Second, are high street retail brands the go-to destination for early adopters and ambitious consumers looking to be at the forefront of new technology? Despite multiple plays at internet fridges and connected appliances from respected brands like LG, Samsung, Miele and Bosch, the Smart Appliance has made barely a ripple on the appliance market, both in Australia and abroad. The retailers, who all but totally control the industry, are persisting with the traditional, unconnected or barely connected (like a air conditioner that be controlled with a smartphone) whitegoods, and leaving the more advanced Internet of Things style products to independent, mostly online vendors, many still in their Kickstarter infancy.

James went on to say that, “What seems outlandish today will become absolutely ubiquitous in the next few years”. I am unconvinced that within the short-term, “the next few years”, my toaster will be trading emails with my microwave, not because I am a Luddite or because the technology won’t exist to make it happen, but because there is no utilitarian value to it.

When LG launched the Internet Fridge in 2000, it was a technological masterpiece, an incredible confluence of refrigeration and connectivity and one of the greatest appliance ever created. It was a fully functional side-by-side fridge with a LCD screen that could connect to the internet! Yet according to legend, LG did not sell a single unit in Australia and the Internet Fridge has not been seen since. Unfortunately, consumers don’t actually want to dedicate too much of their life to standing in the kitchen reading the news from the whitegoods.

Only when a convincing benefit to using connected appliances, a utilitarian function, is marketed will consumers rush to it.

So if the Internet of Things angle is a furphy, why are these “two past-their-sell-by-date retailers”, as one analyst put it, merging? High street retailing in the UK has been devastated over the past decade by online retail, low consumer sentiment, price wars eroding margin and suppliers selling direct. This merger buys both parties time to reorganise, extract synergies and try to trade their way out of the quagmire.

What relevance does this have to Australia? We constantly hear that Australia is around five years behind the United Kingdom in terms of retail trends, and it is true that we are only slowly catching up in terms of omnichannelling, POS developments and just-in-time logistics. If two very famous and ubiquitous retailers must join forces — not unlike the uneasy alliance between Houses Lannister and Tyrell — then it could by 2020, Australian chains will be in the same position.

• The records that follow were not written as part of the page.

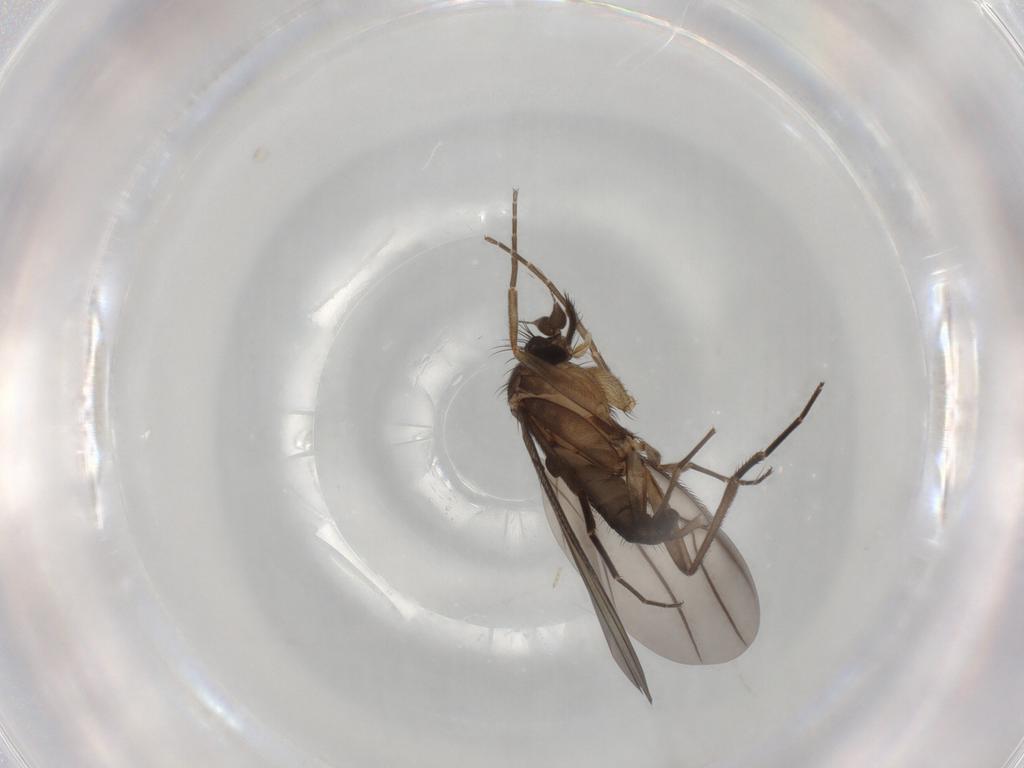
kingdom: Animalia
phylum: Arthropoda
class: Insecta
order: Diptera
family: Phoridae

After attending EuroCucina in Milan in early April 2014, I traveled to the United Kingdom and happened to visit a Carphone Warehouse store, in Earls Court, because I wanted to purchase a temporary SIM card for my iPhone. It was a cramped store, dowdy and tired, and the staff, trapped behind a counter couldn’t match me a suitable product. A few Tube stops later, I visited the 3 store in Fulham Broadway and the experience could not have been more different. An incredibly friendly staffmember sat me down in comfy chair in the open plan showroom and sold me unlimited 4G data for 30 days for £15 (around AU $27).

It’s a similar situation with the Australia telco resellers, which often use kiosks in malls in addition to more traditional retail outlets. They are not the most appealing or attractive environments for young consumers. Some might argue that the Telstra, Optus and Vodafone stores are not much better, but at least they are open plan, clean and tidy and, more often than not, staffed by well-meaning and knowledgeable youngsters.

It would not come as a shock if several Australian telco resellers or appliance chains began courting merger partners over the next five years, and it is an open secret that one of the private appliance retailers has been shopping its online arm around to potential suitors.

The Good Guys merge with Allphones? JB Hi-Fi partner with Betta Home Living? Harvey Norman acquire Appliances Online?

If nothing else, any of these marriages would reduce competition and alleviate some of the downward pressure on prices, which is the number one gripe among both retailers and suppliers.